Transcribe the data in full and exactly, omitting any pictures.

Segment Start: Material for the task

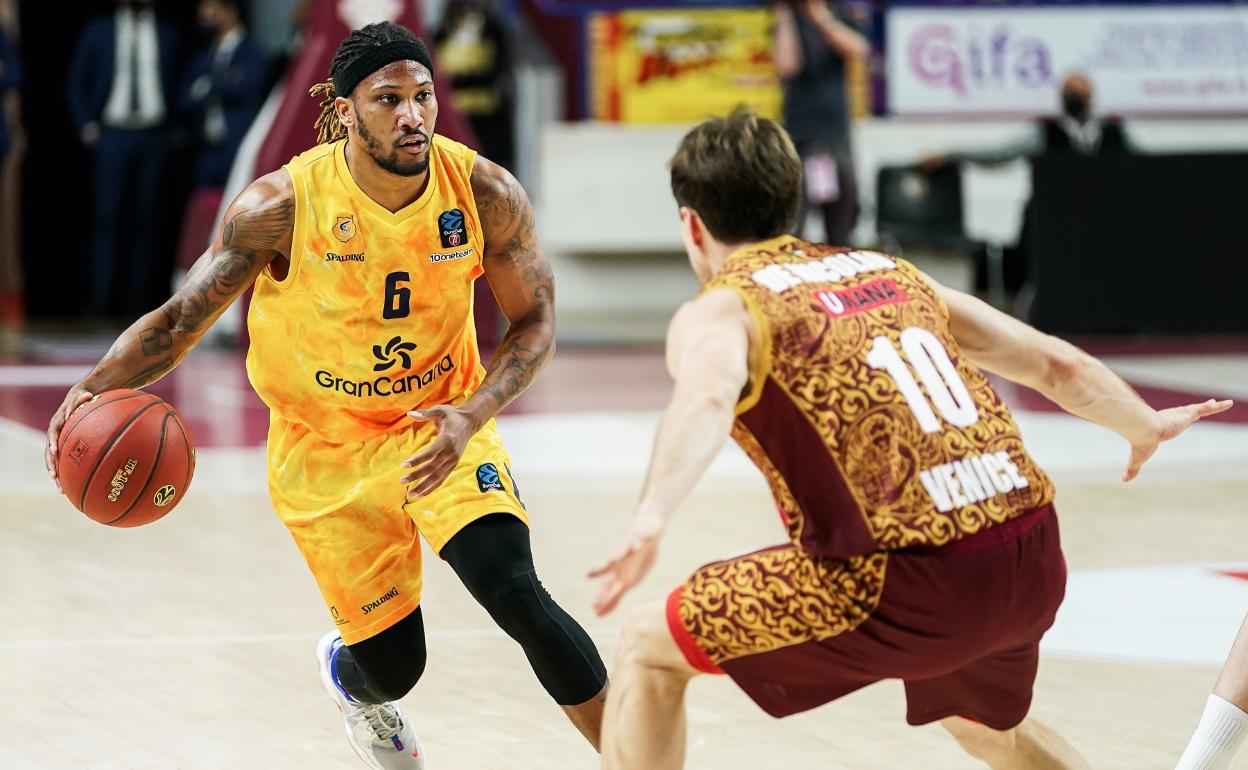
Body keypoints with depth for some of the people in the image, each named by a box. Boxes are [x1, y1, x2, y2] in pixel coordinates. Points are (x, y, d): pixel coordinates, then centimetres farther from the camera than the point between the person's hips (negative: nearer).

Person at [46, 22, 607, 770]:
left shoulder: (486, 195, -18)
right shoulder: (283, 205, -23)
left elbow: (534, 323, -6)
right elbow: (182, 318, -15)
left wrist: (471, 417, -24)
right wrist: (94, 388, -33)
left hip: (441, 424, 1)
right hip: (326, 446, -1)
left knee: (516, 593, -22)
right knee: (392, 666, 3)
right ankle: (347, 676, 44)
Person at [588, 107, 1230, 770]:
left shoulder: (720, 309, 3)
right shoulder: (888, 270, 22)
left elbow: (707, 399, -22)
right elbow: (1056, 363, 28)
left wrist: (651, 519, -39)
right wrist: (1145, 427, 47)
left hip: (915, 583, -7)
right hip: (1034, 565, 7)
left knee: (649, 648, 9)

Segment End: Material for the task

= Result of the exercise =
Body keypoints with depth for some of the people in the image, each named by a box. Boxes are [x1, y1, x2, y2] in pixel coordinates. Points are (x, y, d): pixel coordinates, then centimetres farther from the camera than the point between the person's hips (negative: nearer).

Person at [46, 22, 607, 770]:
left shoulder: (486, 195, -18)
right shoulder: (283, 205, -23)
left elbow: (534, 323, -6)
right elbow: (182, 318, -15)
left wrist: (471, 417, -24)
right wrist: (94, 388, -33)
left hip: (441, 424, 1)
right hip: (326, 446, -1)
left knee: (516, 593, -22)
right knee: (392, 666, 3)
right ankle: (347, 676, 44)
Person at [588, 107, 1230, 770]:
left shoulder: (720, 309, 3)
right shoulder: (888, 270, 22)
left elbow: (707, 399, -22)
right elbow: (1056, 363, 28)
left wrist: (651, 519, -39)
right wrist: (1145, 427, 47)
left hip: (915, 583, -7)
right hip: (1034, 565, 7)
left knee: (649, 648, 9)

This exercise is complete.